**REQUIRED ACTION:**
Reproduce exactly the line with "Follow D, F" and the lines after it. Stop at the last line of the data and include nothing else.

***

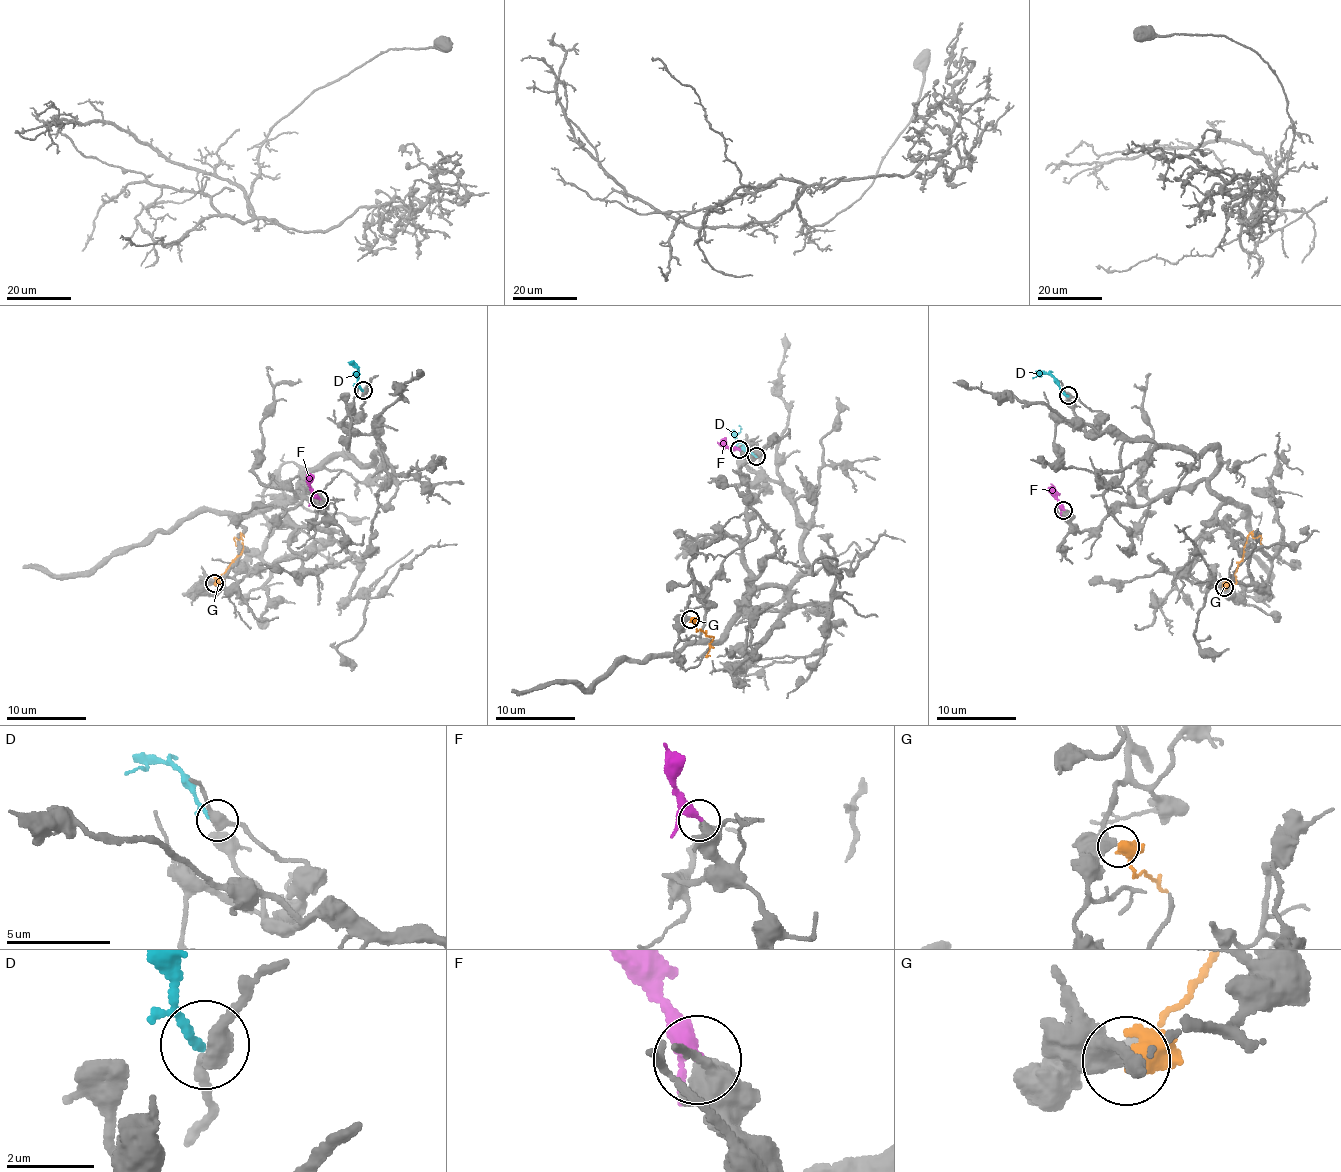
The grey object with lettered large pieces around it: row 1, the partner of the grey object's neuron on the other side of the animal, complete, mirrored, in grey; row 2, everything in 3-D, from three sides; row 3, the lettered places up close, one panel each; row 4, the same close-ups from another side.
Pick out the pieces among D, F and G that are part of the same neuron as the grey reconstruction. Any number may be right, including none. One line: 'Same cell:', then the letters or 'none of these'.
Same cell: F

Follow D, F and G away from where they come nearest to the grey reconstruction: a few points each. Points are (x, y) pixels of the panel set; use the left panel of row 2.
D: (362, 390), (355, 366), (352, 365), (357, 368)
F: (318, 500), (305, 471)
G: (214, 582), (242, 551), (243, 540), (240, 536), (236, 545)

***

**EXERCISE SOLUTION:**
Follow D, F and G away from where they come nearest to the grey reconstruction: a few points each. Points are (x, y) pixels of the panel set; use the left panel of row 2.
D: (362, 390), (355, 366), (352, 365), (357, 368)
F: (318, 500), (305, 471)
G: (214, 582), (242, 551), (243, 540), (240, 536), (236, 545)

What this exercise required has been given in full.